WHAT THE TASK ASKS -
Please output the section of the listing below that opens with the line containing "VOLANTINO SEPHORA" and closes with the line containing "aalionnettomuuksiin oli vähäisempää.", exactly and with nothing else.

EXERCISE INPUTS -
---*---
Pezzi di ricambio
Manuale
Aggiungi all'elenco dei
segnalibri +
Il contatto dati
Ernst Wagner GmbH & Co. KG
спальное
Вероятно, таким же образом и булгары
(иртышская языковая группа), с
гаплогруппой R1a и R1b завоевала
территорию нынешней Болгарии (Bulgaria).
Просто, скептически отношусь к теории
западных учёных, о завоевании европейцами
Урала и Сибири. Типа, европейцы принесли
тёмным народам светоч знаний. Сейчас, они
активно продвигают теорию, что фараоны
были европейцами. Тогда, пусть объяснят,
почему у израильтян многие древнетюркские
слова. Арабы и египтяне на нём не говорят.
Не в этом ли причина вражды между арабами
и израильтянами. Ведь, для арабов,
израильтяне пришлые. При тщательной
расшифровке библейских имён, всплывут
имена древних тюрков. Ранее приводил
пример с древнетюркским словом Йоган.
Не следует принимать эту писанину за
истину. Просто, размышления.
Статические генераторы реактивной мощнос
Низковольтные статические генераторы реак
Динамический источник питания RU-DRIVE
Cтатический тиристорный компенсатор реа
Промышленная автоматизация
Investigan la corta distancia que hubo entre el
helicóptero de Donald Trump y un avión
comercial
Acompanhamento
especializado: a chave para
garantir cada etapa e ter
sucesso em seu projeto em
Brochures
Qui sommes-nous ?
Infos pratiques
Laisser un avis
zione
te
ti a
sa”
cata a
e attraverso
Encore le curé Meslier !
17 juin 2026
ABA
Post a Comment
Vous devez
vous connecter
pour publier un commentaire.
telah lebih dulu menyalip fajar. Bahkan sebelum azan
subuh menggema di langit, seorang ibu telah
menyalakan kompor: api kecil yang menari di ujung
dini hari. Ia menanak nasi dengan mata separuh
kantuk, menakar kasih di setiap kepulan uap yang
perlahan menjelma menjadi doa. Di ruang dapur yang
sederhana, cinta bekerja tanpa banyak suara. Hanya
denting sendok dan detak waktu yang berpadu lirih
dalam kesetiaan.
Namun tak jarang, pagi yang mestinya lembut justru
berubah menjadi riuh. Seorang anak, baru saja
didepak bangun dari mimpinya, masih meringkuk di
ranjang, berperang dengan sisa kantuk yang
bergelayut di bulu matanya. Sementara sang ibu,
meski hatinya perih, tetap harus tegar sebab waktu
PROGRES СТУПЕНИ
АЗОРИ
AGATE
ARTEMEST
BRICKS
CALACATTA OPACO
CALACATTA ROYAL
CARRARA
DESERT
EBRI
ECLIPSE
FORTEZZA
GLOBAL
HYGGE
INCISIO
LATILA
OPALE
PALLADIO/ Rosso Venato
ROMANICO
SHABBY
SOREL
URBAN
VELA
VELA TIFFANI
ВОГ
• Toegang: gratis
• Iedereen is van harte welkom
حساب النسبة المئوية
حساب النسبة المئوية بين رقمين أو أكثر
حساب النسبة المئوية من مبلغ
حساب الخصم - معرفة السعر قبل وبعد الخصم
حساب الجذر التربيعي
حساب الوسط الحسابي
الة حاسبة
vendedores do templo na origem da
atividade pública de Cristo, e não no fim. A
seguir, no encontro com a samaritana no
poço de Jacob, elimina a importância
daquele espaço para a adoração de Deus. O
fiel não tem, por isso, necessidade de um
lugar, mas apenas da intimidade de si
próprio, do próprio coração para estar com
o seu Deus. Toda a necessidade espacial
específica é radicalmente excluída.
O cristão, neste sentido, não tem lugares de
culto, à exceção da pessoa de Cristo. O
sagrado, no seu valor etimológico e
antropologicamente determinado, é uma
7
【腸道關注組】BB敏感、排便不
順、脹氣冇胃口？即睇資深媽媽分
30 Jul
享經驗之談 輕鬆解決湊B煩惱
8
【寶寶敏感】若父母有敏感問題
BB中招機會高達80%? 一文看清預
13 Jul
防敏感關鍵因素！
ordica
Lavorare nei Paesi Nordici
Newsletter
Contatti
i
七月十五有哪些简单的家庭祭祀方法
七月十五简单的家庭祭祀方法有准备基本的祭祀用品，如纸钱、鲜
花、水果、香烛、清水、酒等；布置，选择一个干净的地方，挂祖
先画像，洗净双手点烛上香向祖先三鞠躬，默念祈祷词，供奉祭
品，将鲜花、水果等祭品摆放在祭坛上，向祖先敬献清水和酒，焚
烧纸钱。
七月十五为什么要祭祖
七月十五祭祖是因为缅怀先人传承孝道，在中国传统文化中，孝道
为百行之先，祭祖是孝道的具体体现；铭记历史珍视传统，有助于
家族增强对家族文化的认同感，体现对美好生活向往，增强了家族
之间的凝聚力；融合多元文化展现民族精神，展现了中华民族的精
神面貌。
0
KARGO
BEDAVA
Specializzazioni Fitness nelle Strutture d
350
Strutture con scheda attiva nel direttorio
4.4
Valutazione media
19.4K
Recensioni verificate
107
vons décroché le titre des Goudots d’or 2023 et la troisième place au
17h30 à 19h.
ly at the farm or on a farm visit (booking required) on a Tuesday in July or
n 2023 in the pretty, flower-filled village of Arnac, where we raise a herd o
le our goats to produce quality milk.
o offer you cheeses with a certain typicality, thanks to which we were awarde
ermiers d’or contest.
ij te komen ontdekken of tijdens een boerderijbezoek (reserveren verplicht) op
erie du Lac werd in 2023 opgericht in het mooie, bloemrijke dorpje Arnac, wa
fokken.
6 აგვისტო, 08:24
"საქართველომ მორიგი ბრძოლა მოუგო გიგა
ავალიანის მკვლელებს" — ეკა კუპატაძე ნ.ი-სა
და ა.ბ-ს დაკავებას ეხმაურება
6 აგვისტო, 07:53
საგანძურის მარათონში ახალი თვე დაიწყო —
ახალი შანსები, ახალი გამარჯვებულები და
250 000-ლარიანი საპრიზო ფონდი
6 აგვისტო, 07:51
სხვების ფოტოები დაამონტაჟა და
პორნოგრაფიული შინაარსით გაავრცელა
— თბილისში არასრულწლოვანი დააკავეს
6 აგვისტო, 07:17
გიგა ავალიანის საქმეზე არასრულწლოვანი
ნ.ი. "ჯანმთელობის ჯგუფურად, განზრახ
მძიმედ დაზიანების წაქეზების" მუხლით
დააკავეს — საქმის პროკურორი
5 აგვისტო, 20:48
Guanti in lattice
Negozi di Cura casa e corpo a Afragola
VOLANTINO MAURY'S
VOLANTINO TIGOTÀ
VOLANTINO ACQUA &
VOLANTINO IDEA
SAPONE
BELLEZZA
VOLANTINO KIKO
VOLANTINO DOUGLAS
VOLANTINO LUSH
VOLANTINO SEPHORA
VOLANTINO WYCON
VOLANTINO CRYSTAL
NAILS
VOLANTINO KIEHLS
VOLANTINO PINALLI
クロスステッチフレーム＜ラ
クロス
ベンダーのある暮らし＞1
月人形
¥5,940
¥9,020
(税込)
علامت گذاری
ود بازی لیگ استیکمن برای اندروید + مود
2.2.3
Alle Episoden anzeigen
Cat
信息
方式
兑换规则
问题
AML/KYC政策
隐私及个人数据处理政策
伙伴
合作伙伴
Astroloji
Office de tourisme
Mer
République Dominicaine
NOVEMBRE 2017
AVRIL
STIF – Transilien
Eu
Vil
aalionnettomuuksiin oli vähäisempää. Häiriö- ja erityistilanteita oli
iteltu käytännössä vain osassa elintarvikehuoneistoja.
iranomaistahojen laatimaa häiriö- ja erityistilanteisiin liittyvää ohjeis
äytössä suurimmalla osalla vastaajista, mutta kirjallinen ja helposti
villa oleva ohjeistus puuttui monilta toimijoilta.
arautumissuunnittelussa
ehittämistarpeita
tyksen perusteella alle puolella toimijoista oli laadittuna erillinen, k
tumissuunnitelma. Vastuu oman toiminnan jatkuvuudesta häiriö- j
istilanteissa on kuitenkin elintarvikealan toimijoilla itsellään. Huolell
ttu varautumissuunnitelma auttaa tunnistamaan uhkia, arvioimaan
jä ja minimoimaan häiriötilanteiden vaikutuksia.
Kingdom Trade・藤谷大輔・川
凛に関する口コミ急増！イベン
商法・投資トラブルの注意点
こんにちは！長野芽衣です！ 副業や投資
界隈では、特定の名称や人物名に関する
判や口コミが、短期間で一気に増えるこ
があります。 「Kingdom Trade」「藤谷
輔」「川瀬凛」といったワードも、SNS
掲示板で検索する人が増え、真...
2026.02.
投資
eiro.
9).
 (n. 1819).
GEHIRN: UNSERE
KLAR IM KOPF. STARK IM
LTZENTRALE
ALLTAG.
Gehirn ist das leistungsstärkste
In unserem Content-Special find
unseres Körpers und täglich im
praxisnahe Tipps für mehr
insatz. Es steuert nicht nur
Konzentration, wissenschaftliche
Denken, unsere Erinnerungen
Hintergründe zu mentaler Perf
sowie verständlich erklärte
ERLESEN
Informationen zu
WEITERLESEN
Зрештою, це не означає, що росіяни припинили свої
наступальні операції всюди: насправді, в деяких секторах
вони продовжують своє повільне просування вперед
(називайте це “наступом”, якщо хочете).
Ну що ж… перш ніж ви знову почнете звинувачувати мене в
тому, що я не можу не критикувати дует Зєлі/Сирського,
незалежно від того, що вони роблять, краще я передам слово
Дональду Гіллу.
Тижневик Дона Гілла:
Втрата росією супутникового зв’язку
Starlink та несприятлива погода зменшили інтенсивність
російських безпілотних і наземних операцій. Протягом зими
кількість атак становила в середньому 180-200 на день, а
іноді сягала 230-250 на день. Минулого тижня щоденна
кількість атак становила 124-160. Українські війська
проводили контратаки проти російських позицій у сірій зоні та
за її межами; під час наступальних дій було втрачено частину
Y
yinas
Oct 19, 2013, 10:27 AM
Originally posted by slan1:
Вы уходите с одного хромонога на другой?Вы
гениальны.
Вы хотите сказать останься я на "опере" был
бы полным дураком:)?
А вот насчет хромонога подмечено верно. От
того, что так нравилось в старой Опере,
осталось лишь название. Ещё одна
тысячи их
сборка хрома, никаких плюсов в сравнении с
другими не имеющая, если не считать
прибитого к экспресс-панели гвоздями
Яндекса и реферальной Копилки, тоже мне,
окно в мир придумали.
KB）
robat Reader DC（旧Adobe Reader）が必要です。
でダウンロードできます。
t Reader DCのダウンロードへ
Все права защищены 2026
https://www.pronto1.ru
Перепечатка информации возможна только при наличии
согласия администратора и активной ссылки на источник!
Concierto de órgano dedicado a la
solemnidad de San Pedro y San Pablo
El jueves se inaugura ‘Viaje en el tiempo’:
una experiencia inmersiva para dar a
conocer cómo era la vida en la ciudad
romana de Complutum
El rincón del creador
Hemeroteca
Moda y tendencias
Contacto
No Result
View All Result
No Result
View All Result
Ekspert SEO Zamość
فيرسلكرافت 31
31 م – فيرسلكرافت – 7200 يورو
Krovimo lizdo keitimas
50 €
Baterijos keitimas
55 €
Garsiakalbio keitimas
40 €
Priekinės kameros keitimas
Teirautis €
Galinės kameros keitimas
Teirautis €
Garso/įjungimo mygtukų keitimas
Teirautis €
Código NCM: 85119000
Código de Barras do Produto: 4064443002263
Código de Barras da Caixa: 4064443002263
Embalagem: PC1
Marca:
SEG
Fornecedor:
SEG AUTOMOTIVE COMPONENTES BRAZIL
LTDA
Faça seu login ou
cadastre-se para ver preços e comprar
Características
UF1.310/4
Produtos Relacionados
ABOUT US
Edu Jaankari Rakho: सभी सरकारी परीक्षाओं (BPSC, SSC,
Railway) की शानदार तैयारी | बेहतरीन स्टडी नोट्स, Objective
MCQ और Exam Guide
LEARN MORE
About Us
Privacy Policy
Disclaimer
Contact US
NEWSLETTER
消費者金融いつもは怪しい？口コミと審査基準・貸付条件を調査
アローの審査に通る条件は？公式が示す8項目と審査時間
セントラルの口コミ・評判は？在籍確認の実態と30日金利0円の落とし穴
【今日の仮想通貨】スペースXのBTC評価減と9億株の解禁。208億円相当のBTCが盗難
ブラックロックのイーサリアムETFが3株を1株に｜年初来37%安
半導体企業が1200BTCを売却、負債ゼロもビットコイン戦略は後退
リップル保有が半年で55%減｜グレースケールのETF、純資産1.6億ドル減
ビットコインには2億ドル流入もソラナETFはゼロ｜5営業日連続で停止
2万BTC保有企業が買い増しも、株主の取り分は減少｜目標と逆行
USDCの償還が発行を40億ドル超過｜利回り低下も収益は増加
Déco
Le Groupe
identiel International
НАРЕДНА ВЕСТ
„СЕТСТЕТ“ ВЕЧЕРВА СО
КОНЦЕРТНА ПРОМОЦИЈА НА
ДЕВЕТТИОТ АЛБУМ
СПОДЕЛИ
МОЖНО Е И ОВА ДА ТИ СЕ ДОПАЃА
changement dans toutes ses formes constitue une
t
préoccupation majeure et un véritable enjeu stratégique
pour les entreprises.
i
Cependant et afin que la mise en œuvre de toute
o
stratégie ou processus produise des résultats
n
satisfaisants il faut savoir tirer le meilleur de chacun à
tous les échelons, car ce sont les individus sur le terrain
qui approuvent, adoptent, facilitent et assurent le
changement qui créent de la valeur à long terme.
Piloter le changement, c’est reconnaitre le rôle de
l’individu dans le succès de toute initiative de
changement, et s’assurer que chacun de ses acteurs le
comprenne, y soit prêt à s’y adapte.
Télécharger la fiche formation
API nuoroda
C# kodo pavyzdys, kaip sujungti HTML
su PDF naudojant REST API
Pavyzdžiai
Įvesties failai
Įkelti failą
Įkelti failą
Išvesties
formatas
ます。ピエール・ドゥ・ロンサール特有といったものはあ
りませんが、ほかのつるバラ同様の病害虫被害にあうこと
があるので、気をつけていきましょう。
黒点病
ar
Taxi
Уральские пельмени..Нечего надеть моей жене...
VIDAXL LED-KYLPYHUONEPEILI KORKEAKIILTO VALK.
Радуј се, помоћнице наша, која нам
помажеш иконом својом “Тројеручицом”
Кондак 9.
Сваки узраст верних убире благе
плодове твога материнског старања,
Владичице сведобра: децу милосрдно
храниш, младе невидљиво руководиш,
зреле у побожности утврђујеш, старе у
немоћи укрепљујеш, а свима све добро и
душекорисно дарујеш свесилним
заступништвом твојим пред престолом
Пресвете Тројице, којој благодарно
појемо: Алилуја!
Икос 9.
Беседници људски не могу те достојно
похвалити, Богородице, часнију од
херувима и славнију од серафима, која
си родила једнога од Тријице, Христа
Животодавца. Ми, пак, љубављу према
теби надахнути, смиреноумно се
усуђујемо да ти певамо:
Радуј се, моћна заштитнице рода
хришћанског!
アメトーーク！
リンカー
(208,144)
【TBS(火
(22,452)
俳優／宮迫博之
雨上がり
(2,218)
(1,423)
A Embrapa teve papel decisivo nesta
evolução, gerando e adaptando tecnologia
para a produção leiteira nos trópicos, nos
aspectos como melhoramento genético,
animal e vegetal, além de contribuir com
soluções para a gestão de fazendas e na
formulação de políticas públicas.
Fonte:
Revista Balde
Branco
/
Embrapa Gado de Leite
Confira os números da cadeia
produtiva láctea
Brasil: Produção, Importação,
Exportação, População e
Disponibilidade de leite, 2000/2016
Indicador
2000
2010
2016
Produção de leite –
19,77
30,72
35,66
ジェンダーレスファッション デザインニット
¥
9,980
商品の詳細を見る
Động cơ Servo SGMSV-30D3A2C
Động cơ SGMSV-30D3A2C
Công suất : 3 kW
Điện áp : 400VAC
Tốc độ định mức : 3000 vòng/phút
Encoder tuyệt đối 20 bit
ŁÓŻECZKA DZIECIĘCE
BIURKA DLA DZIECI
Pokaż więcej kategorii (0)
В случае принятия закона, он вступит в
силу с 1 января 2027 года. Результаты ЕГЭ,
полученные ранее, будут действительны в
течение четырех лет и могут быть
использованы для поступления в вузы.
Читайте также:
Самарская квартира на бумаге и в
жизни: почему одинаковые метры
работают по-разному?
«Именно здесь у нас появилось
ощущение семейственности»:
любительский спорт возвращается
---*---
ANSWER BELOW -
VOLANTINO SEPHORA
VOLANTINO WYCON
VOLANTINO CRYSTAL
NAILS
VOLANTINO KIEHLS
VOLANTINO PINALLI
クロスステッチフレーム＜ラ
クロス
ベンダーのある暮らし＞1
月人形
¥5,940
¥9,020
(税込)
علامت گذاری
ود بازی لیگ استیکمن برای اندروید + مود
2.2.3
Alle Episoden anzeigen
Cat
信息
方式
兑换规则
问题
AML/KYC政策
隐私及个人数据处理政策
伙伴
合作伙伴
Astroloji
Office de tourisme
Mer
République Dominicaine
NOVEMBRE 2017
AVRIL
STIF – Transilien
Eu
Vil
aalionnettomuuksiin oli vähäisempää. Häiriö- ja erityistilanteita oli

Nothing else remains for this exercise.